Où l’on considère le second dérèglement de l’orgueil.
Le désir excessif que nous avons de nous faire estimer des autres hommes fait que nous désirons avec passion d’avoir des qualités estimables, et que nous craignons extrêmement d’avoir des défauts qui nous fassent tort dans l’esprit des hommes, ou de nous trahir nous-mêmes en ne donnant point une opinion assez avantageuse de nous. Or comme on se persuade ce qu’on désire, et ce qu’on craint trop fortement, il arrive que nous venons à concevoir une trop bonne opinion de nous-mêmes, ou à tomber dans une excessive défiance de nous. Le premier de ces défauts s’appelle présomption, le second, timidité. Ces deux défauts qui semblent opposés viennent tous deux d’une même source, ou plutôt il ne sont qu’un même défaut sous deux formes différentes. La présomption est un orgueil confiant ; et la timidité un orgueil qui craint de se trahir. Nous avons du penchant à l’un ou à l’autre selon la diversité de notre tempérament.

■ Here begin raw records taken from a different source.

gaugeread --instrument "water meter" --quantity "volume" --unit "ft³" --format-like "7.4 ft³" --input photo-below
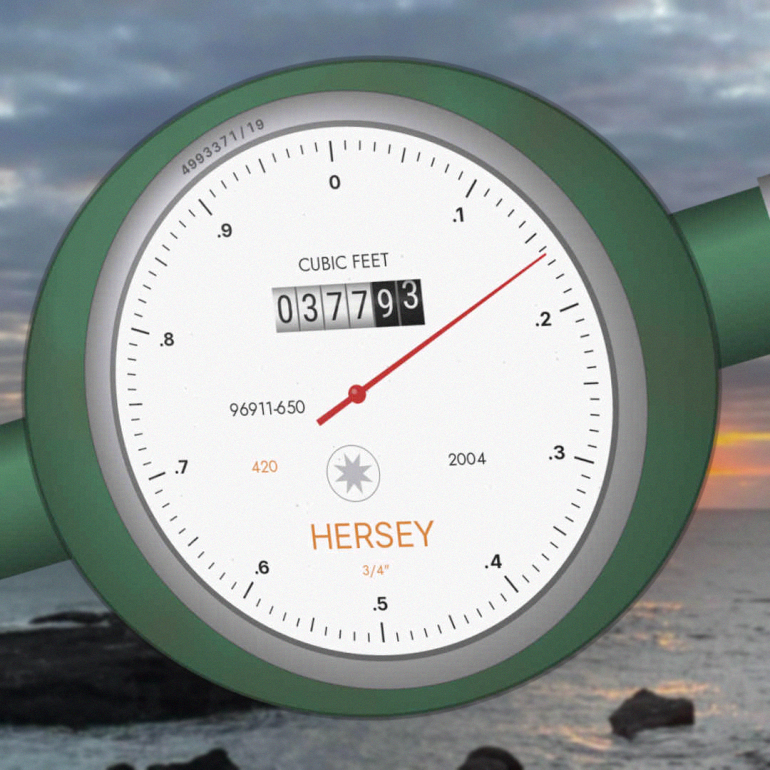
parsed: 37793.16 ft³
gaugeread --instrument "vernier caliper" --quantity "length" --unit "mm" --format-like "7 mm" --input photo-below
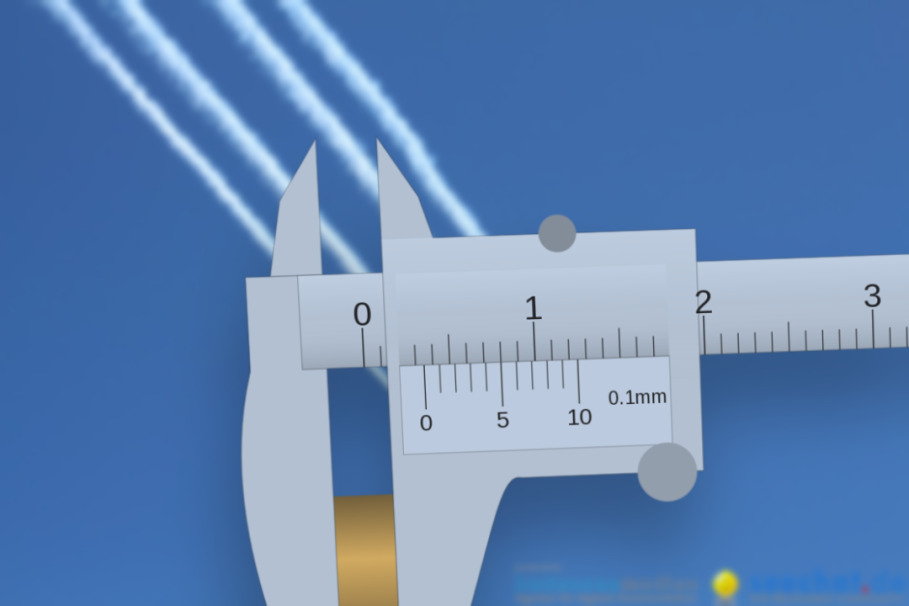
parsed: 3.5 mm
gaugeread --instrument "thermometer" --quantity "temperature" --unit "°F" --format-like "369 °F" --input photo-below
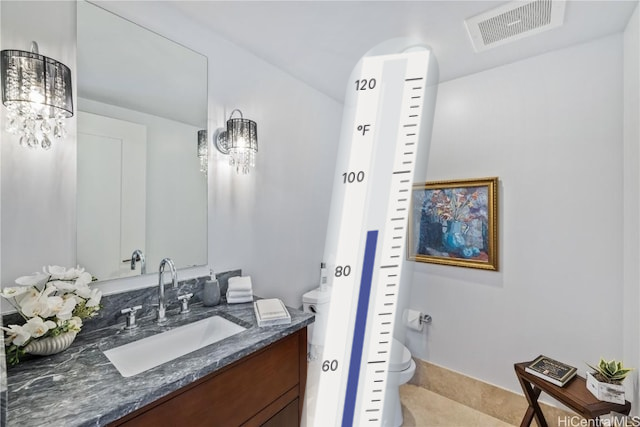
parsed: 88 °F
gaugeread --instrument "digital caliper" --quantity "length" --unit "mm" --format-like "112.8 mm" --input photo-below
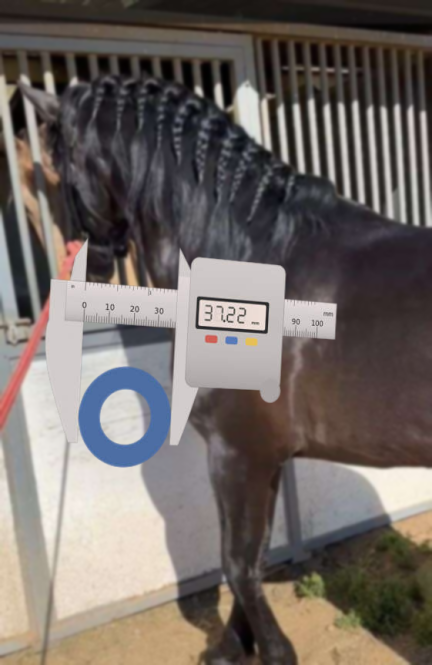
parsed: 37.22 mm
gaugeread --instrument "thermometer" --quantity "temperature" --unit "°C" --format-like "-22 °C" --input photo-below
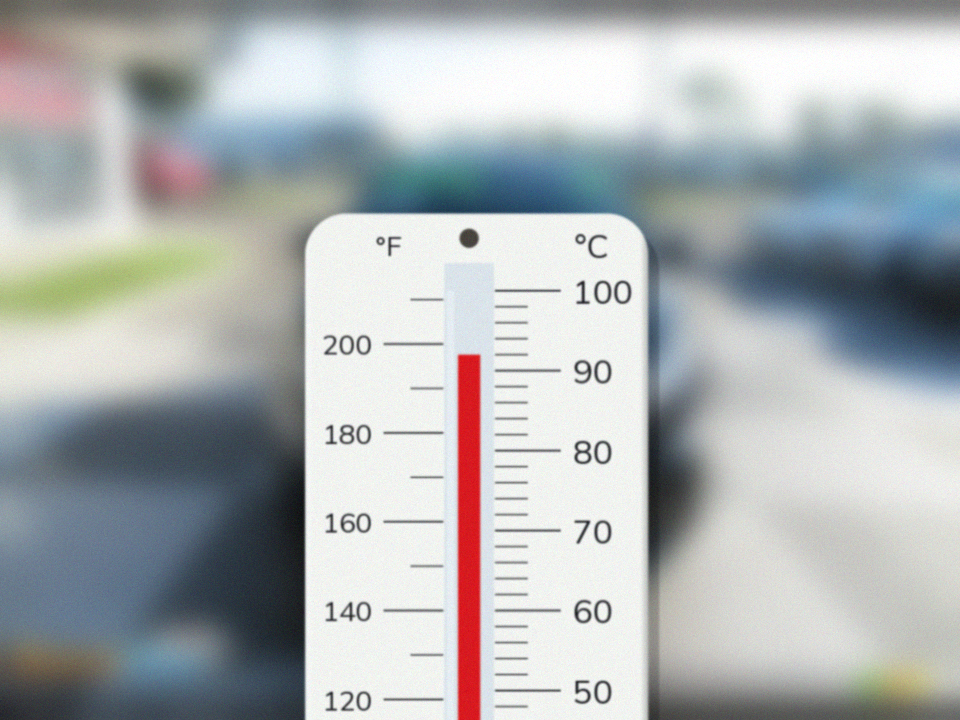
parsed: 92 °C
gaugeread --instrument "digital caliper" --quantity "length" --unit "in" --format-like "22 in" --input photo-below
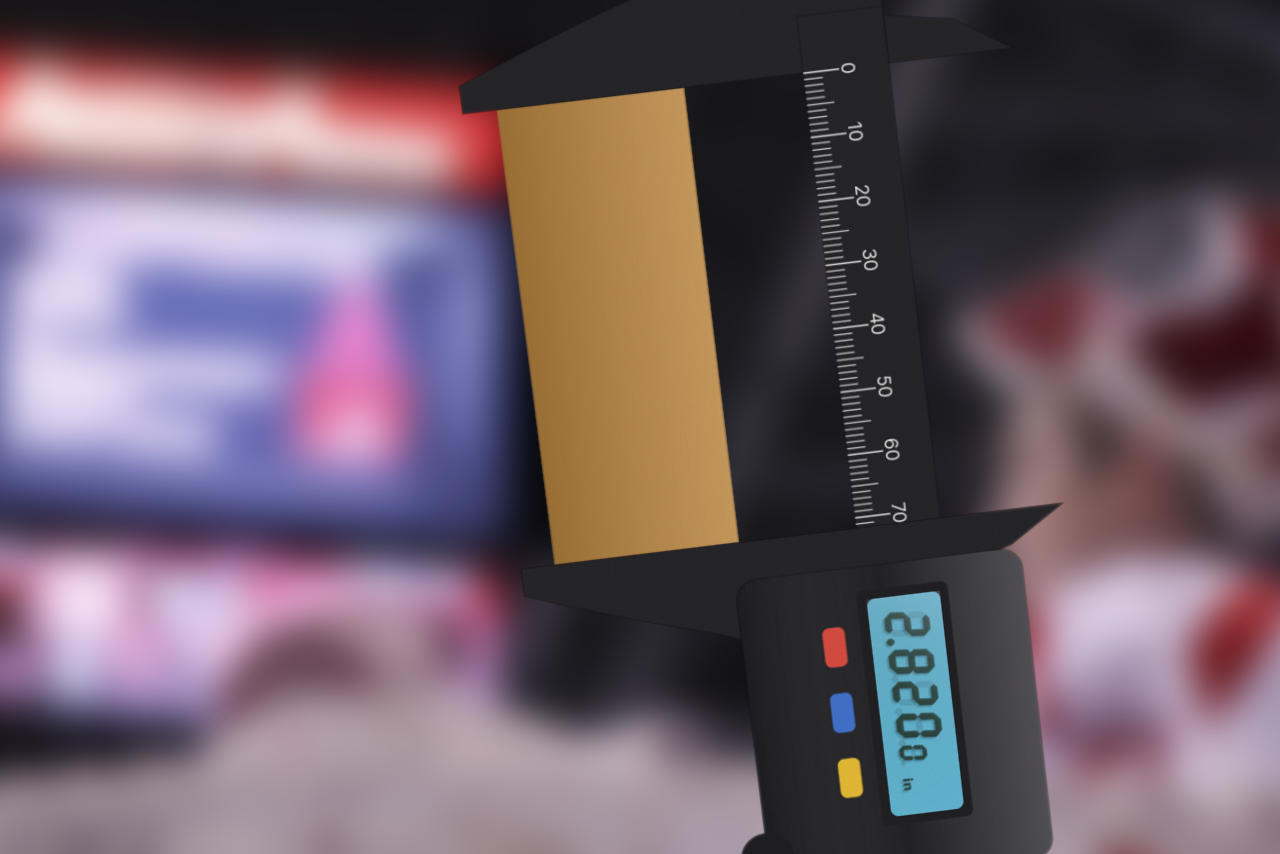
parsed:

Le sang fait ordinairement qu’on se persuade ce qui est avantageux : c’est le principe de la confiance. La mélancolie fait qu’on croit tout ce qu’on appréhende ; elle fait naître nos défiances ; mais et défiance et confiance, tout est enté sur l’orgueil, puisque tout vient de l’amour excessif de l’estime, qui est le plus ancien de ses dérèglements.
Tout le monde croit qu’un présomptueux s’estime trop ; mais nous croyons pouvoir dire contre le sentiment de tout le monde, qu’il ne s’estime pas assez, et qu’il manque par un excès de bassesse, et non par un excès d’élévation disproportionnée à ce qu’il est. Il ne s’aperçoit point en effet il y a en lui une plus grande excellence, que celle qui fait l’attention de sa vanité et que le mérite de l’homme qui périt est peu de chose, comparé au mérite de l’homme immortel.
Il ne faut pas s’étonner néanmoins qu’il aime mieux se considérer par rapport au temps, que par rapport à l’éternité, puisque dans la première de ces deux vues il usurpe la gloire de Dieu, en s’attribuant tout, et rien à l’Être suprême ; au lieu que dans la vue de l’éternité il est obligé de se dépouiller de toute sa gloire pour la rapporter à Dieu. Étrange aveuglement qui ne lui permet pas de reconnaître qu’il n’y a point d’autre bonheur véritable que celui qui se confond avec la gloire de Dieu.
J’avoue cependant qu’on peut s’estimer trop en un sens ; et qu’il est même ordinaire de voir des personnes qui ont des prétentions immodérées pour la gloire humaine. Il ne faut pour en demeurer d’accord, que se souvenir de ce qu’on a déjà dit : l’amour de l’estime a été gravé dans votre cœur par rapport à la société. Car de là il s’ensuit que raisonnablement ceux-là ont plus de part à cette gloire extérieure, qui font plus de bien à la société, et qui sont plus considérables au public, soit par leurs services, soit par leurs charges, soit par l’éminence du rang auquel la Providence peut avoir attaché la domination. Les grands ont raison de prétendre aux hommages, puisque que cela se mesure par rapport à la société ; mais ils seraient bien vains et bien peu raisonnables, s’ils pensaient que le fonds intérieur de leur mérite fût de là plus grand que celui des autres hommes, et s’ils ne reconnaissaient que c’est ici une préférence d’ordre, et non pas une préférence d’excellence. Car encore un coup les avantages de l’homme qui périt, ne sont rien, comparés à ceux de l’homme qui ne périt point ; et il s’en faut beaucoup que toute la société temporelle des hommes avec ses divers gouvernements, sa puissance, ses dignités, etc. ne pèse autant que l’immortalité d’un seul homme.